Consigne a: Pouvez-vous renommer "Amsterdam" en "Rotterdam" dans le listing, du début jusqu'à la ligne contenant "B: 6:00 -> none" incluse, puis redonner ces lignes sans rien y changer d'autre ?

Extrait:
Parce qu’une fois que t’as repassé l’histoire de long en large, tu penses, pendant que le pain cuit au four, à l’abondance de tes jours…
Tu te fais un café à la cafetière Italienne. Tu te rends jusqu’à ton petit bureau dans lequel tu écrivais tes articles de Café et Bas de laine. C’est avec regret que tu y penses. C’était avant que le confinement commence… Tu entres consciemment dans l’antre de ton recueillement. Ton bureau est une église, un temple, un mont sacré… Ton Oratoire St-Joseph et ses prières répétées sur les marches de l’escalier. C’est ici que tu écris les tiennes! Que tu écrivais à chaque semaine… Tu te dis qu’il faudrait bien que tu t’y remettes… Que tu te lèves de ta paralysie scripturale. Que tu écrives d’une traite. Qu’au pire, tu reprennes les pages de ton journal. Que tu fasses comme tous les miraculés du frère André, que tu te libères de tes béquilles, ta marchette, ta canne, tout ce qui tient ton inspiration en panne. Mais bon…
Petite gorgée de café.
Tu reviens à ce qui t’entoure.

Entrées extraites:
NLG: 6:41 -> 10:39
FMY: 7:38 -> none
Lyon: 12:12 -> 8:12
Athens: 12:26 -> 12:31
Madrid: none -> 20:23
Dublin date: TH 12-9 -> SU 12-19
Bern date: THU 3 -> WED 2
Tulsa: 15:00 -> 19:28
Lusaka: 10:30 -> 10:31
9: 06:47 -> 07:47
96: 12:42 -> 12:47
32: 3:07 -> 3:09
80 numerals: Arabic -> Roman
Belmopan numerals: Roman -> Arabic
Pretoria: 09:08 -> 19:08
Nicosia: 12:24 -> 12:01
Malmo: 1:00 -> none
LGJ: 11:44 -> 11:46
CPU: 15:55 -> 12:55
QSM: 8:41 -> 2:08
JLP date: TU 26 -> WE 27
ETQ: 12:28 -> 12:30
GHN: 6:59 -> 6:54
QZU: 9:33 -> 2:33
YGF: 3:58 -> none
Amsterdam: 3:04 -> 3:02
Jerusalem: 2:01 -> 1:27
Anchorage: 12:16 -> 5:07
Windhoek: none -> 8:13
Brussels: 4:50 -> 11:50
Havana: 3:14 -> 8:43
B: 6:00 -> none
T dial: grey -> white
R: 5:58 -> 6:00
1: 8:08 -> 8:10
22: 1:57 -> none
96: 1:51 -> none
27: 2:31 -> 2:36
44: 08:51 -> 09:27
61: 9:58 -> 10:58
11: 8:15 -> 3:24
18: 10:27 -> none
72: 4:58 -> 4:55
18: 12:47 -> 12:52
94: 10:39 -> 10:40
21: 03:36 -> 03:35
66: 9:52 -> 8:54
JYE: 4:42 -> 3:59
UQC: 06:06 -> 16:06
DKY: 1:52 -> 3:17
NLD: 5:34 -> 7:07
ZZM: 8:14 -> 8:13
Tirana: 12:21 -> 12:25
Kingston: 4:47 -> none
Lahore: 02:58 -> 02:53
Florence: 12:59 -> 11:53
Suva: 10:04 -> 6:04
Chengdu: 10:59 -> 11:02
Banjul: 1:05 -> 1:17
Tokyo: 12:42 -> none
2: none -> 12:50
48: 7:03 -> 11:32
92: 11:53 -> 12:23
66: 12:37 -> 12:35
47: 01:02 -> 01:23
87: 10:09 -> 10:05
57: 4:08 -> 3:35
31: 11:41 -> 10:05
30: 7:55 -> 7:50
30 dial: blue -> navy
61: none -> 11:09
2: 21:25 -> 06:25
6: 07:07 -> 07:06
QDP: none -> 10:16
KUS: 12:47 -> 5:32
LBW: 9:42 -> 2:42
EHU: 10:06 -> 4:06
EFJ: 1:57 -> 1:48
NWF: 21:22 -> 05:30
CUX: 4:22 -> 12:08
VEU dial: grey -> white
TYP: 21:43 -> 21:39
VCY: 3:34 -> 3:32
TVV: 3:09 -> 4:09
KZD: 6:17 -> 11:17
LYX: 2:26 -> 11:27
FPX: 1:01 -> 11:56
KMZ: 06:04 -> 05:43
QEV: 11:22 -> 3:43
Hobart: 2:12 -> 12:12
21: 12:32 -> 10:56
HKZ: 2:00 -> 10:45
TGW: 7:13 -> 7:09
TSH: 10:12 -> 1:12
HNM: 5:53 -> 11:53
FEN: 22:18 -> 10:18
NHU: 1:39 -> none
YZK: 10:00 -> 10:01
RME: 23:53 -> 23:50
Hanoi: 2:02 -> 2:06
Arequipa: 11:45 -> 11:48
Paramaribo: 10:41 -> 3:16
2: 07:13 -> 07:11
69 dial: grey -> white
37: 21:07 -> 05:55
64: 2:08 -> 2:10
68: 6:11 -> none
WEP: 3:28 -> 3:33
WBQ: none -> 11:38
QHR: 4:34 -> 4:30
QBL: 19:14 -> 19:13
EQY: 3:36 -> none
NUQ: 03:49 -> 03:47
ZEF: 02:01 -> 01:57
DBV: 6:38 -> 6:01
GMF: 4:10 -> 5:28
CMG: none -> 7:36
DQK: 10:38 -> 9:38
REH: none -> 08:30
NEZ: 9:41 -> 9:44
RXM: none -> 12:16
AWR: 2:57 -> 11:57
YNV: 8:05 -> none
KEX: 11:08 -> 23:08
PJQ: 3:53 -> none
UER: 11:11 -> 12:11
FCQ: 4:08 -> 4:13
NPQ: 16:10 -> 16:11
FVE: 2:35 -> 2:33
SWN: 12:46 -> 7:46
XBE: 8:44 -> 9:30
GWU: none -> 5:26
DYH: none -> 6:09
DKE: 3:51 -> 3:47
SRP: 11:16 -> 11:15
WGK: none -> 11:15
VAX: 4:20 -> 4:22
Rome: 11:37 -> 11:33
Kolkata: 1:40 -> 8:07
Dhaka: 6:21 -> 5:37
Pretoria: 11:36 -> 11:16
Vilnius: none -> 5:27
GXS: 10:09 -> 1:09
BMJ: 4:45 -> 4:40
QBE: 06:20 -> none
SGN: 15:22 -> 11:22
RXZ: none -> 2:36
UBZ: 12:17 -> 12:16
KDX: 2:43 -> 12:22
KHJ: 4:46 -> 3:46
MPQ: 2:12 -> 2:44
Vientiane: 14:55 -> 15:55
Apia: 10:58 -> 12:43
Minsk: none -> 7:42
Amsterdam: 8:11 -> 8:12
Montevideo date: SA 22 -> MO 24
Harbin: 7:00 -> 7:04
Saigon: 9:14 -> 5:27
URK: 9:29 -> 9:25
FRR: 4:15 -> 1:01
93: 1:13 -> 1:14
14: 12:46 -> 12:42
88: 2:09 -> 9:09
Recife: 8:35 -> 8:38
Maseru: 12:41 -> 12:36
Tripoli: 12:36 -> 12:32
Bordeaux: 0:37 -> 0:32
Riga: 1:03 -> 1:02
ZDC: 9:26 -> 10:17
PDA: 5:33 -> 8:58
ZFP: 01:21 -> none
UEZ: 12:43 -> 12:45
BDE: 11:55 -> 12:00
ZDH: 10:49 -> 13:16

Consigne b: Dans l'extrait, avec quelle cafetière le café est-il préparé ?

Résultat attendu a:
NLG: 6:41 -> 10:39
FMY: 7:38 -> none
Lyon: 12:12 -> 8:12
Athens: 12:26 -> 12:31
Madrid: none -> 20:23
Dublin date: TH 12-9 -> SU 12-19
Bern date: THU 3 -> WED 2
Tulsa: 15:00 -> 19:28
Lusaka: 10:30 -> 10:31
9: 06:47 -> 07:47
96: 12:42 -> 12:47
32: 3:07 -> 3:09
80 numerals: Arabic -> Roman
Belmopan numerals: Roman -> Arabic
Pretoria: 09:08 -> 19:08
Nicosia: 12:24 -> 12:01
Malmo: 1:00 -> none
LGJ: 11:44 -> 11:46
CPU: 15:55 -> 12:55
QSM: 8:41 -> 2:08
JLP date: TU 26 -> WE 27
ETQ: 12:28 -> 12:30
GHN: 6:59 -> 6:54
QZU: 9:33 -> 2:33
YGF: 3:58 -> none
Rotterdam: 3:04 -> 3:02
Jerusalem: 2:01 -> 1:27
Anchorage: 12:16 -> 5:07
Windhoek: none -> 8:13
Brussels: 4:50 -> 11:50
Havana: 3:14 -> 8:43
B: 6:00 -> none

Résultat attendu b: Avec la cafetière italienne.